Evading the draft is a criminal offence. And there are fears that the call-up will hit many more men than the numbers officially announced.
Sergei, a 26-year-old PhD student at a Russian university, has no military experience and says he shouldn’t be part of the mobilisation. But when he answered the door for his grocery delivery the night before the announcement, he found instead two men who handed him military papers to sign.
In Moscow, another man was looking for unconventional ways out. “Mental health or treatment for drug addiction look like good, cheap or perhaps even free options,” he told the BBC.
North Korea never sold arms to Russia, it says
Earlier in September, the US claimed Russia had been forced into buying weapons from North Korea to fuel its war in Ukraine, in violation of international sanctions.
But North Korea has now hit back at those claims as utterly untrue.
“We have never exported weapons or ammunition to Russia before and we will not plan to export them,” the state news agency said, echoing Moscow’s earlier denials. The reclusive state said the claims were nothing more than rumours spread to further US “political and military aims”.
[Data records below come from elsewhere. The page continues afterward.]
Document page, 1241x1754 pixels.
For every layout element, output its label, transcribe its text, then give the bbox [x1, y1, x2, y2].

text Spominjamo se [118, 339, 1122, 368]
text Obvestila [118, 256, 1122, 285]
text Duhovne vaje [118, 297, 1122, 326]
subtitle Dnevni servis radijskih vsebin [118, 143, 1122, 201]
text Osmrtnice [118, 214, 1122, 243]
The accusations and denials have been slightly muddy since the outset, with the US initially claiming millions of rounds” of ammunition and rockets could be included in the purchases
But officials later rowed back those statements, suggesting the deal had not gone through yet and it wasn’t clear if the materiel would actually be used in Ukraine or not.
British prisoners among hundreds released
Good news emerged for relatives of some of those captured in the war this week with a high-profile prisoner exchange – including five British man held prisoner by Russian-backed forces.
Fears had mounted that at least two of those men could have been facing a death sentence, as the others awaited trial.
But as part of a huge prisoner exchange, Aiden Aslin, John Harding, Dylan Healy, Andrew Hill and Shaun Pinner are returned to the UK on Thursday.
Their release was brokered by Saudi Arabia, at the same time as 215 Ukrainian soldiers were exchanged for 55 Russians.
Not everyone is happy with the significant exchange though- as Russia appears to have handed over commanders of the Azov regiment which garnered worldwide attention for its defence of Mariupol – but were portrayed as neo-Nazis in Russia.